Background: Thyroid cancer (TC), the most prevalent endocrine malignancy, has been subjected to various treatment methods. However, the efficacy of asiaticoside (AC) for treating TC remains uncertain.

Aims: To explore the impact of AC on TC and determine its potential mechanisms of action.

Study design: In vitro and in vivo cell line study.

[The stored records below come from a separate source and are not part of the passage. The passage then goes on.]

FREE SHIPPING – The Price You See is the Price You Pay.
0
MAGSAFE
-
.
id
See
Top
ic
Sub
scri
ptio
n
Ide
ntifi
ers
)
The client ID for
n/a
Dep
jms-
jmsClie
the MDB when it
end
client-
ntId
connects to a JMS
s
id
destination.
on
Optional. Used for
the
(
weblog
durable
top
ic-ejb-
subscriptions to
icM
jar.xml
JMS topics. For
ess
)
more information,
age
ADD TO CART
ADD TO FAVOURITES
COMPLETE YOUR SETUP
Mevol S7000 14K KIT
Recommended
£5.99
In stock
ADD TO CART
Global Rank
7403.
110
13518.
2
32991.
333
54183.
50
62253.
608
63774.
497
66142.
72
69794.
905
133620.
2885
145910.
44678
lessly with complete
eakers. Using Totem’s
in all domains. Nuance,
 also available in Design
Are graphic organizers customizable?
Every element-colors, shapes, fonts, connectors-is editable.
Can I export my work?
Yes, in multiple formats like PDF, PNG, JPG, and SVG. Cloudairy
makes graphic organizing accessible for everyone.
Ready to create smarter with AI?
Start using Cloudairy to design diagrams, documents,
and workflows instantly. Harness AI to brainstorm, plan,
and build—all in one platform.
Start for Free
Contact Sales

Methods: We evaluated the effects of AC on human TC cell lines, namely TPC-1 and FTC-133. Both in vitro and in vivo experimental validations were conducted.

Results: AC significantly diminished the viability and proliferation of TC cells based on the CCK-8 assay and Edu staining findings. Migration and invasion assays revealed that AC effectively curtailed the migration and invasiveness of TC cells. The tube formation assay demonstrated that AC substantially impeded TC cell-induced angiogenesis. Western blot assay revealed that AC significantly reduced the expression levels of TRAF6, HIF-1α, and VEGFA, indicating that AC could potentially exert its anticancer effect by inhibiting the TRAF6/HIF1α pathway. Our in vivo experiments, which involved administering AC to BALB/c nude mice injected with TPC-1 cells, demonstrated significant inhibition of tumor growth and reduction in the expression of Ki-67, TRAF6, HIF-1α, and VEGFA.

Conclusion: Our study highlights the significant inhibitory effect of AC on TC, offering fresh insights and potential drug candidates for TC treatment.